Robertson also emphasised that the aim of it was to train up the New Zealand workforce, the young ones without jobs, education or training opportunities.

So it was a fair assumption the levy was aimed at promoting local workers over migrant workers.

But no.

Asked if it was a crack down on migrant workers, Robertson said companies would not have to pay the levy if the workers they were training were migrants either.

The proposal which began life as a way of getting New Zealanders into skilled jobs instead had transmogrified.

It had turned into a proposal to get anyone into skilled jobs, whether they came from France, China, the Lower East Side of the Planet Melmac or Eketahuna.

Robertson even re-cast it as a business rights issue, rather than a worker rights issue, saying some businesses were "pissed off" because others were taking all their trained staff without training any of their own.

By this point the detail (what there was of it) was getting very devilish indeed.

There was no real need for Robertson to baulk at the migrant worker question - there is, after all, nothing wrong with a political party putting the rights and opportunities of New Zealanders over others.

But Labour had felt the sting of accusations of xenophobia over its Chinese surnames business.

Robertson had sensed swiftly where things were heading and hit reverse.

Labour must have known the proposal would get some attention. It had not spoken simply of training young workers, but had thrown the concepts of migrant labour versus 'New Zealand workers' into the mix.

It was the one measure of 60 recommendations that the party chose for Little to release on television on Saturday morning. It had crapped in its own nest.

The trouble is if you tap on the dog whistle, it doesn't take long for the entire orchestra to kick in behind it.

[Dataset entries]
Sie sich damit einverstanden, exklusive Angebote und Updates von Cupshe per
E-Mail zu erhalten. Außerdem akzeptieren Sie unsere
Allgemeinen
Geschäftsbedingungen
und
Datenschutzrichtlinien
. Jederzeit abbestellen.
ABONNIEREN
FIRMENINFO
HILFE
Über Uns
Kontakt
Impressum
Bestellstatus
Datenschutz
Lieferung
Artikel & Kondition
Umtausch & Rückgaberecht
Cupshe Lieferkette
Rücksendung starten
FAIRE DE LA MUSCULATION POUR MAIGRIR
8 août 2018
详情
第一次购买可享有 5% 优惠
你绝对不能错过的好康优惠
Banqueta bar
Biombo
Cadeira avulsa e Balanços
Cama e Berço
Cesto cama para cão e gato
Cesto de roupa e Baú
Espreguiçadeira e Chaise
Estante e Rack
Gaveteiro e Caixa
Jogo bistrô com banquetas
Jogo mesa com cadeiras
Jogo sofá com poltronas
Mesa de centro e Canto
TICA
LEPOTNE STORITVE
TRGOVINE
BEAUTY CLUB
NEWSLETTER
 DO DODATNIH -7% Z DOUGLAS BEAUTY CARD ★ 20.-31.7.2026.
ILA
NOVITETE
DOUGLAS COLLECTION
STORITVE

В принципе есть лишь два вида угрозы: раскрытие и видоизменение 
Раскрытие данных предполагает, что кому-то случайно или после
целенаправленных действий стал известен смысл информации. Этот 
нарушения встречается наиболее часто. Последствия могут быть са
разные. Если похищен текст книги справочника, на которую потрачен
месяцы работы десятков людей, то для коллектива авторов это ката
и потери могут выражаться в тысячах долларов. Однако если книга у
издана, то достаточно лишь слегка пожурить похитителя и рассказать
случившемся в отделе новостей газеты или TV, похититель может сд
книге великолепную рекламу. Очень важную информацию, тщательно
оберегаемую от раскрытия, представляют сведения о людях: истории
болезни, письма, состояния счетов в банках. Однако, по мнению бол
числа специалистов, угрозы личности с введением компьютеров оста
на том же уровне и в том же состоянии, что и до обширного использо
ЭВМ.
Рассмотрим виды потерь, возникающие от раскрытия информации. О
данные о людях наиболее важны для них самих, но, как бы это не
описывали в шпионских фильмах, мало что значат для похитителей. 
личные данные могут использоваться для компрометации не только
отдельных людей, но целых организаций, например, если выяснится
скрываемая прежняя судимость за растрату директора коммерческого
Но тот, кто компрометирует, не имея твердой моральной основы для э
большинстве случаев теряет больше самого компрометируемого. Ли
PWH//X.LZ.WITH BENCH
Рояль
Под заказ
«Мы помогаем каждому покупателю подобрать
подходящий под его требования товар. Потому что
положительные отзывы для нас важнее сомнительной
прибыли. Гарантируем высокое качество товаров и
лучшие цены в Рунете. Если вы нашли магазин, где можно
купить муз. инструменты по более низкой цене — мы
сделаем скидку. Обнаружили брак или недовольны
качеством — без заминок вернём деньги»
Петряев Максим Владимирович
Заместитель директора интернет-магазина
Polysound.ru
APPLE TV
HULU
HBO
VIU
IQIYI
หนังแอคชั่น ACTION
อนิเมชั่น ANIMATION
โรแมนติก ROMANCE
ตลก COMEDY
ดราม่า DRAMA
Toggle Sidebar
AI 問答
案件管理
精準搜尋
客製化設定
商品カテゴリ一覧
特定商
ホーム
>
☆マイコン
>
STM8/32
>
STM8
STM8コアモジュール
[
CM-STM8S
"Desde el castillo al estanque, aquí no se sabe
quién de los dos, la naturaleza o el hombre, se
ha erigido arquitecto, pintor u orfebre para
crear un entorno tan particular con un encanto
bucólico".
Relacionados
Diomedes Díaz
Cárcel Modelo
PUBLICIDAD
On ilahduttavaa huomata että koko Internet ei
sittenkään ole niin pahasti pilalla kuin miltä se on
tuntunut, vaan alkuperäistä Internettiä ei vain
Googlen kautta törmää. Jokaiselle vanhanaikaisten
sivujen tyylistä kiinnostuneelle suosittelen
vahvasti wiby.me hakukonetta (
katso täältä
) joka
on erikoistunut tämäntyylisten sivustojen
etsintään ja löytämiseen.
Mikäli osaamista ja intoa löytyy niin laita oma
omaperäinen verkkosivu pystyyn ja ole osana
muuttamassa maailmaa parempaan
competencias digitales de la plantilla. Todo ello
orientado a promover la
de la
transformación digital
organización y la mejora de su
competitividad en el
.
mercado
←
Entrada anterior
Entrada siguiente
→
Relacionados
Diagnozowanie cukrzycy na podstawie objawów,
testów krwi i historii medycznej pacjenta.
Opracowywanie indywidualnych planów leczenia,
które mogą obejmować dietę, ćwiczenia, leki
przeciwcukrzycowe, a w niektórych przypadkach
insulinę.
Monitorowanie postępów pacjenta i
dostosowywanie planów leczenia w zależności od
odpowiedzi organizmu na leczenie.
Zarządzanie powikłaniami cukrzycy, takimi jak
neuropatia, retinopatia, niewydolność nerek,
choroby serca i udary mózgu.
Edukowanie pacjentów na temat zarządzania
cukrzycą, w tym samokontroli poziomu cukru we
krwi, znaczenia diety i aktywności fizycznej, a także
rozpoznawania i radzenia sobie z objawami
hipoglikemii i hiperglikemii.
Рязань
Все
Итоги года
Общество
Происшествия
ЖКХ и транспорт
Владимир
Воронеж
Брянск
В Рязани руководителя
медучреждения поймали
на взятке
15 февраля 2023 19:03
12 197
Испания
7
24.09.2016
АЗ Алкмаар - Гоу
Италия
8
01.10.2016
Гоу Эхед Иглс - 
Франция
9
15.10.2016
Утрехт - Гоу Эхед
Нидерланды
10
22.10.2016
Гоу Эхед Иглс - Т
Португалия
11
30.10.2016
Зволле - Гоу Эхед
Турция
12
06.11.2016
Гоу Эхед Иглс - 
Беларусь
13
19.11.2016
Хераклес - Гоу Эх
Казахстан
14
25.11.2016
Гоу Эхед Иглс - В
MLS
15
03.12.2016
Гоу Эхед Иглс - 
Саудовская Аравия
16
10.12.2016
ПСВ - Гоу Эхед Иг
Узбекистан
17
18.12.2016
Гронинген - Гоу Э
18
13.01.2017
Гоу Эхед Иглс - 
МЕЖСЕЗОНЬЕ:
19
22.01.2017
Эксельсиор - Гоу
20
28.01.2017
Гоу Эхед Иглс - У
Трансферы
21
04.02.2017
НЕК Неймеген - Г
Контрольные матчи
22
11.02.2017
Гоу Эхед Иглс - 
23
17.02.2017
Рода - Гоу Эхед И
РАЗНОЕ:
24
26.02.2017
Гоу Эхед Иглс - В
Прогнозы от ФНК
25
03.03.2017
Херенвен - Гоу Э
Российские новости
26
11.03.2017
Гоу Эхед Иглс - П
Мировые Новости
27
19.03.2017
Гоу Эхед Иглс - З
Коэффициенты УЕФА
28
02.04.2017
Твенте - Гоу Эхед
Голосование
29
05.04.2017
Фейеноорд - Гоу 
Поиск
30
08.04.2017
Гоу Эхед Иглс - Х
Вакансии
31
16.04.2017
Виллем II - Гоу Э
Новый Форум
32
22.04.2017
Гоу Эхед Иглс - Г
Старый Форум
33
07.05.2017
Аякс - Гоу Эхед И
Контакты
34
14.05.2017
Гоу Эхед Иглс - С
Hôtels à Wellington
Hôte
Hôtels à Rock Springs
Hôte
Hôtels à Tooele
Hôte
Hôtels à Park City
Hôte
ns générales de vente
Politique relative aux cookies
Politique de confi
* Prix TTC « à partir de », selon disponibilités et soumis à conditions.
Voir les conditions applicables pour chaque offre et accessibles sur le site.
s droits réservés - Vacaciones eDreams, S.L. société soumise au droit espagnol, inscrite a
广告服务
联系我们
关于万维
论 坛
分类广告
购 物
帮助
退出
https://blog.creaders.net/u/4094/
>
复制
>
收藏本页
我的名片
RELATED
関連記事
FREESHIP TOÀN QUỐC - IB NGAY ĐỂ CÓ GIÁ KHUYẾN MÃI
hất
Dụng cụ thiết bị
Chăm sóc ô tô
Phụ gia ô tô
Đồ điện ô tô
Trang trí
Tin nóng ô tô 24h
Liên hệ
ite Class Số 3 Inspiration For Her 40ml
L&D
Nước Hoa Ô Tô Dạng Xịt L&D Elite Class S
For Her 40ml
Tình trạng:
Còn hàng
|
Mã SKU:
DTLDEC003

Using the information:
1: In the excerpt on Labour's training levy, how many recommendations did the party have in total, of which this measure was the one chosen for release on television?
2: Please quote the part of the excerpt on Labour's training levy that opens with the words containing "Robertson even re-cast" and closes with "Zealanders over others.".
3: Which places does the excerpt on Labour's training levy name as origins that workers might come from? List them all.

Task-by-task results:
1: The party had 60 recommendations.

2:
Robertson even re-cast it as a business rights issue, rather than a worker rights issue, saying some businesses were "pissed off" because others were taking all their trained staff without training any of their own.

By this point the detail (what there was of it) was getting very devilish indeed.

There was no real need for Robertson to baulk at the migrant worker question - there is, after all, nothing wrong with a political party putting the rights and opportunities of New Zealanders over others.

3: France; China; the Lower East Side of the Planet Melmac; Eketahuna